The latest scandal involving young, amateur athletes was a long time coming, according to financial advisors.

As another NCAA college basketball season begins, a pay-to-play scandal touched off by Louis Martin Blazer III, a Pittsburgh financial advisor, threatens to shake up the popular sport and might even change the way advisors serve young athletes and their families.

Blazer, formerly the principal of Blazer Capital Management, was implicated in an SEC case accusing him of taking $2.35 million from professional athletes’ accounts between 2010 and 2012. Facing a list of SEC charges, including wire fraud, Blazer accepted a plea bargain without admitting or denying the charges and became a government witness in a case that has led to the arrest of four NCAA basketball coaches, agents and an executive at top apparel company Adidas. Also among those arrested were a sports agent and Munish Sood, a financial advisor.

Sterling Sullivan, a Chicago-based wealth advisor with Calamos Wealth Management who serves professional athletes as part of his clientele, says that the scandal has revealed only a small portion of the poorly behaving advisors, coaches and other officials surrounding college athletics.

“Being in the business of working with athletes, I think all of the honest advisors out there saw this coming,” says Sullivan. “My belief is that this is quite pervasive because there’s so much money that is changing hands in amateur and collegiate athletics.”

With Blazer’s testimony, prosecutors have already uncovered a long-running scheme to pay and lend money to young amateur athletes to convince them to stay on as advisory and management clients. According to federal prosecutors, NCAA coaches were bribed to steer players to certain agents and companies after they became professionals.

Josh Sailar, an investment advisor at Los Angeles-based Miracle Mile Advisors, says that Blazer’s case is far from unique in the shady world of collegiate and pre-collegiate amateur athletics.

“I can almost guarantee that there’s exploitation being swept under the rug here,” says Sailar. “I assume that this is something that has happened on a regular basis for decades.”

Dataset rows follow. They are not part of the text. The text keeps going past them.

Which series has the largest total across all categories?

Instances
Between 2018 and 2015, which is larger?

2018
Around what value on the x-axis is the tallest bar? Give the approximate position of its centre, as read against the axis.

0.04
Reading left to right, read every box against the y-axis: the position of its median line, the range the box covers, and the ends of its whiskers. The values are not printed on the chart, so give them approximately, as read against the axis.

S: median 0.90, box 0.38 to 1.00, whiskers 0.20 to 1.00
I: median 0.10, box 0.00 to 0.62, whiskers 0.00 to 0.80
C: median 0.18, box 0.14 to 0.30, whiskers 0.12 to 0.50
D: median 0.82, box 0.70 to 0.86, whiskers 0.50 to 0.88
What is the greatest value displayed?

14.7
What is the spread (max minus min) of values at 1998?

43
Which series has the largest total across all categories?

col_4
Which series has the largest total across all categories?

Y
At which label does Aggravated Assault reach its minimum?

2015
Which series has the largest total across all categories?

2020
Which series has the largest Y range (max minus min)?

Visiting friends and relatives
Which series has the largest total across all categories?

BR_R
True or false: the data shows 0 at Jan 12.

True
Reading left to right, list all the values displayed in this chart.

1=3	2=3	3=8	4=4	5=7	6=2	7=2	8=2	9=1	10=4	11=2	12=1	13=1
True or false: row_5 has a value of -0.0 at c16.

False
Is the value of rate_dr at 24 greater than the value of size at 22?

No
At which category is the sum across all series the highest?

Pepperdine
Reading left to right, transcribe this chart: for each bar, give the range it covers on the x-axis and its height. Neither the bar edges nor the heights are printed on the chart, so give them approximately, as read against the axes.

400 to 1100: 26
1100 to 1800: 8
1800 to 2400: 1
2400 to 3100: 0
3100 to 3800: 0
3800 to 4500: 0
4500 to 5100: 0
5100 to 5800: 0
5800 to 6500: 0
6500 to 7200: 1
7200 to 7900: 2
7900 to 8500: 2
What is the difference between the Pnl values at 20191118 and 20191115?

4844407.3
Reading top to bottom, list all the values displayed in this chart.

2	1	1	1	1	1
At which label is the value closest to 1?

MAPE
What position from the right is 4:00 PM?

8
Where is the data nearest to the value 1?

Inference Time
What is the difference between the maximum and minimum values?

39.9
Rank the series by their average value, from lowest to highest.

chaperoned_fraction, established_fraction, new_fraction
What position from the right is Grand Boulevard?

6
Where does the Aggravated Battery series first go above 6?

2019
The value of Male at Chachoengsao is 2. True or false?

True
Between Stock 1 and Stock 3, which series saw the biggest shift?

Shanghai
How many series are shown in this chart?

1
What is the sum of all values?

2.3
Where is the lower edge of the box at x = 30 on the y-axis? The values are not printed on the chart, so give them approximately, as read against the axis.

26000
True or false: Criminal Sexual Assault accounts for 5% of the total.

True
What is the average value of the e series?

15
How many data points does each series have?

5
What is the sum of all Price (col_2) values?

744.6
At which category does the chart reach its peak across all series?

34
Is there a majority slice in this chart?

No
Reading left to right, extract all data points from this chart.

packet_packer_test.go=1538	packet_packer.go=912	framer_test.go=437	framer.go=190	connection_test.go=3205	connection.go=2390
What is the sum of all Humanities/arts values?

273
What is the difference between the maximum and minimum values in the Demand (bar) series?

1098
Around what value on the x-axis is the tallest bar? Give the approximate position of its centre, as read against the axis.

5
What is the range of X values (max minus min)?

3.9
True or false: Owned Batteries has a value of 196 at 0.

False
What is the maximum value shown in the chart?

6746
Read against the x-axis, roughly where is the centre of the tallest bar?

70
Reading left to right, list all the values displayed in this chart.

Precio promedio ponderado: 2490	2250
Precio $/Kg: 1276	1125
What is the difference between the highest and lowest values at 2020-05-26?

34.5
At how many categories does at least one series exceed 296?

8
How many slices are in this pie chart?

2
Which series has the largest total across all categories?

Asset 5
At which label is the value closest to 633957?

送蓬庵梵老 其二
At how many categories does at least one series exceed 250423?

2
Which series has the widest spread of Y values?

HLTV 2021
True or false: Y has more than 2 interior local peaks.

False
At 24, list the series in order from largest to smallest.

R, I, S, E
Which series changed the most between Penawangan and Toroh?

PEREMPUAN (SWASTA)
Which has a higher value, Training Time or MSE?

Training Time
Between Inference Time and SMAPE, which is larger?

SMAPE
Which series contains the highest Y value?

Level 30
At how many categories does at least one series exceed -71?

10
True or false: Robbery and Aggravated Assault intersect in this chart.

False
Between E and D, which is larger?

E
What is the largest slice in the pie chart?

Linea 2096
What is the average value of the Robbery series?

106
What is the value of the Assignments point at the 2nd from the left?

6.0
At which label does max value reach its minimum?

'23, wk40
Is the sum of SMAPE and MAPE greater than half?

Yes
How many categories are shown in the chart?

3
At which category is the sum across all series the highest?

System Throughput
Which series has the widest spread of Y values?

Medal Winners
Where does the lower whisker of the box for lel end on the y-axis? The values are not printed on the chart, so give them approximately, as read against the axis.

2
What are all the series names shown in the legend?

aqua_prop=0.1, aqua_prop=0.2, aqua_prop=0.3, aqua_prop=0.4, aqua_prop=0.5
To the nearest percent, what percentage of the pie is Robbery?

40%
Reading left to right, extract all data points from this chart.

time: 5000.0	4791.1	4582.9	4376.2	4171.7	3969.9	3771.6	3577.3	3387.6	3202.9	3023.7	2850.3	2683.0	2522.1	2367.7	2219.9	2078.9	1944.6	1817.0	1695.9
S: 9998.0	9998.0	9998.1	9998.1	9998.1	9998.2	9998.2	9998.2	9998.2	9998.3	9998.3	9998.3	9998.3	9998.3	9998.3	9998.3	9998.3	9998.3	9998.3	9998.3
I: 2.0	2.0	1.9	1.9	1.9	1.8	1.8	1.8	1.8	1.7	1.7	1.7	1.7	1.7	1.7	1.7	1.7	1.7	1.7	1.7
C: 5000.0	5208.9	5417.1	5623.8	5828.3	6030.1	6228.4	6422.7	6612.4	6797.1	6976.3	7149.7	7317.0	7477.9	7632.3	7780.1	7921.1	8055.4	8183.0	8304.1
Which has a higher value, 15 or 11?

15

Recognizing that they can get more assets under management by attracting athletes earlier in their careers, agents, advisors and others are enticed by a perverse incentive to target ever younger, more vulnerable prospects, says Rick Buoncore, managing partner at Cleveland-based MAI Capital Managment.

While corruption and amateurism issues plague all sports, high-level amateur basketball seems to be most effected, Buoncore says, adding that players often come from socially disadvantaged backgrounds, with little legal knowledge or financial literacy.